I need to edit a bash script that sorts .vcf files. vcf files are roughly structured as shown below:
## header line
## header line
…
Data line
Data line
…
The script is called vcfsort and is part of a library for manipulating vcf files. It looks like this:
head -1000 $1 | grep "^#"; cat $@ | grep -v "^#" | sort -k1,1d -k2,2n
And it is run by writing vcfsort input.vcf > output.vcf
.
I understand roughly what it does: since sorting should only be done on the data lines, it gets the header lines:
head -1000 $1 | grep "^#";
And combines it with sorted data lines:
cat $@ | grep -v "^#" | sort -k1,1d -k2,2n
I need the head command to read more lines.
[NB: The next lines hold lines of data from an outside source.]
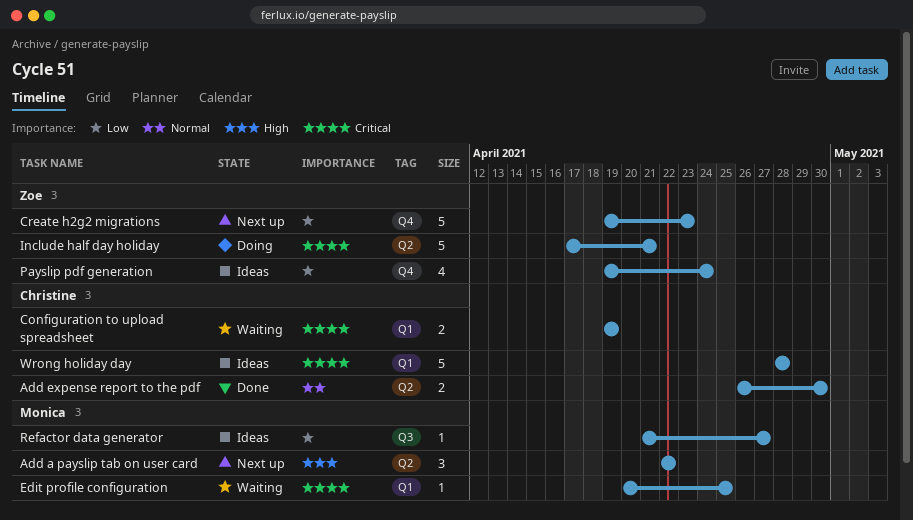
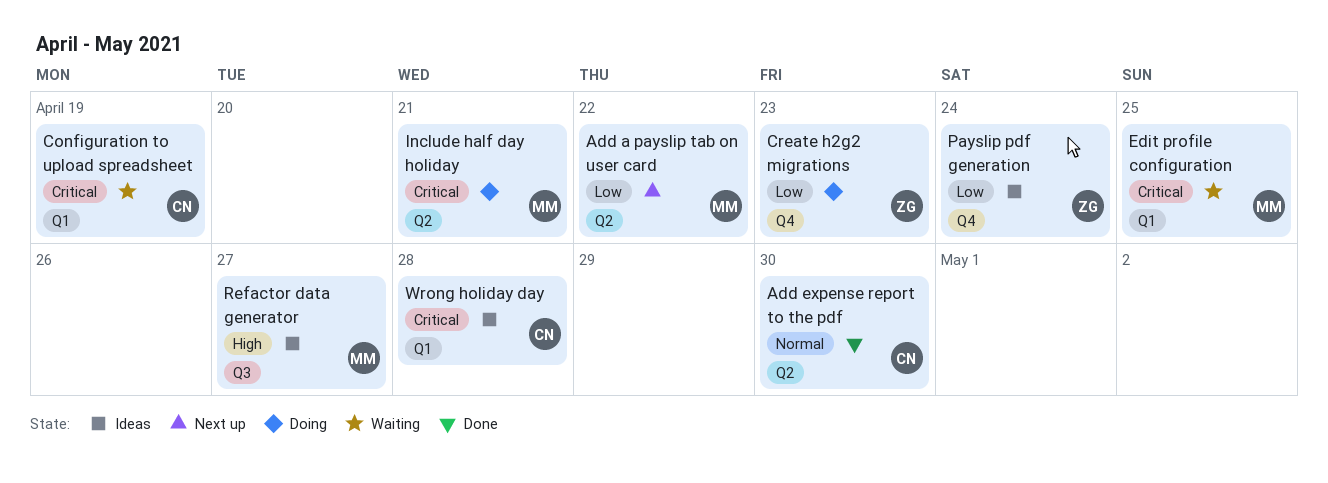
Add a payslip tab on user card, priority: High -> Low
Create h2g2 migrations, status: Next up -> Doing
Include half day holiday, owner: Zoe -> Monica
Refactor data generator, priority: Low -> High

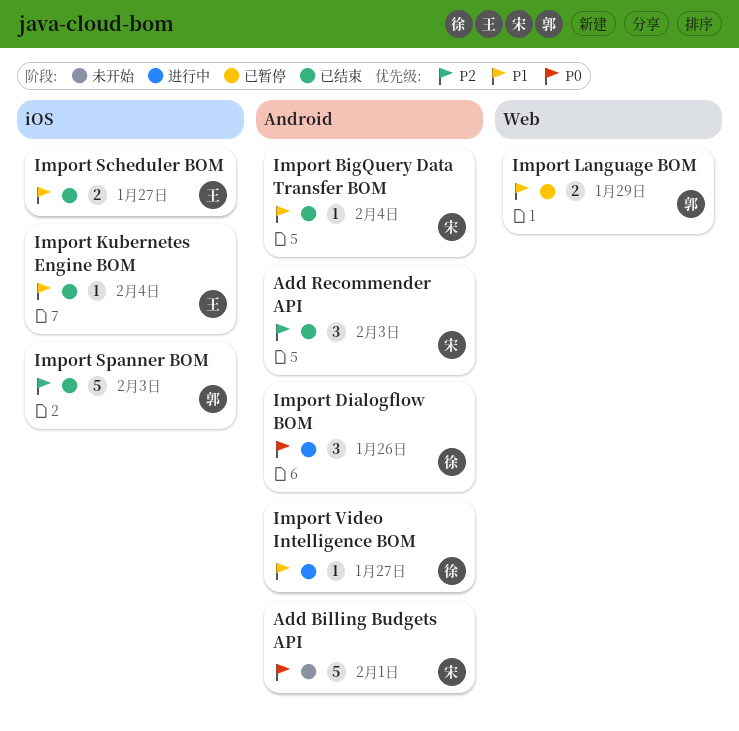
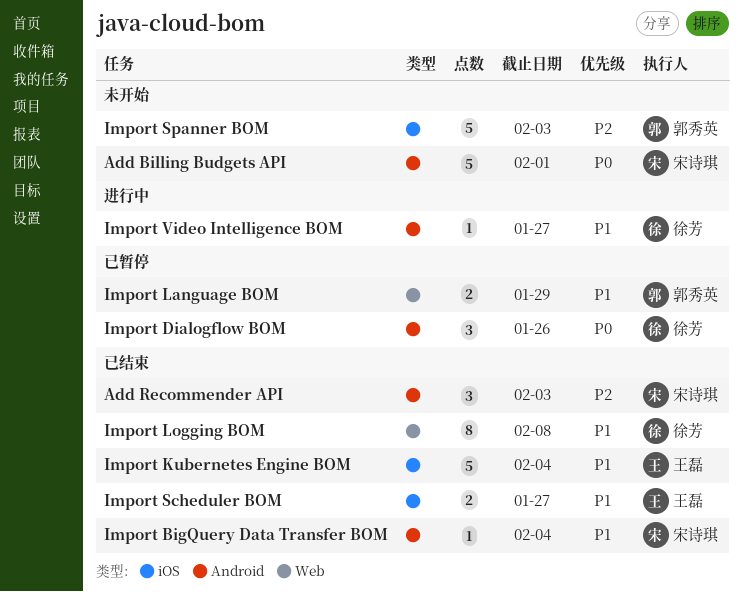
Import Dialogflow BOM, status: 进行中 -> 已暂停
Import Kubernetes Engine BOM, estimate: 1 -> 5
Import Logging BOM: none -> present
Import Spanner BOM, status: 已结束 -> 未开始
Instead of calling vcfsort like above, I thought I could just edit the script myself and write it out directly as a command like this:
head -10000 input.vcf | grep "^#"; cat input.vcf | grep -v "^#" | sort -k1,1d -k2,2n > output.vcf
This does not work as expected. My attempt above writes the correct output to stdout, if I leave out > output.vcf
. However, if I include it, only the data lines are written to file and the header lines are written to stdout. So, I have a couple of questions:
- In this stack overflow answer, it is said that to combine semicolon-separated commands, they should be enclosed in parentheses. Why is that not the case in the vcfsort script?
- Why is
$@
used in the cat command instead of$1
?$@
should refer to all of a shell scripts arguments, but since only one is given (the input file), why not just use $1? If there is a reason for this, how can I transfer that to my command line expression? - Why do I only get part of the stdout when I send it to a file?
- Could you show me the edits I need to make to get my command to work as intended?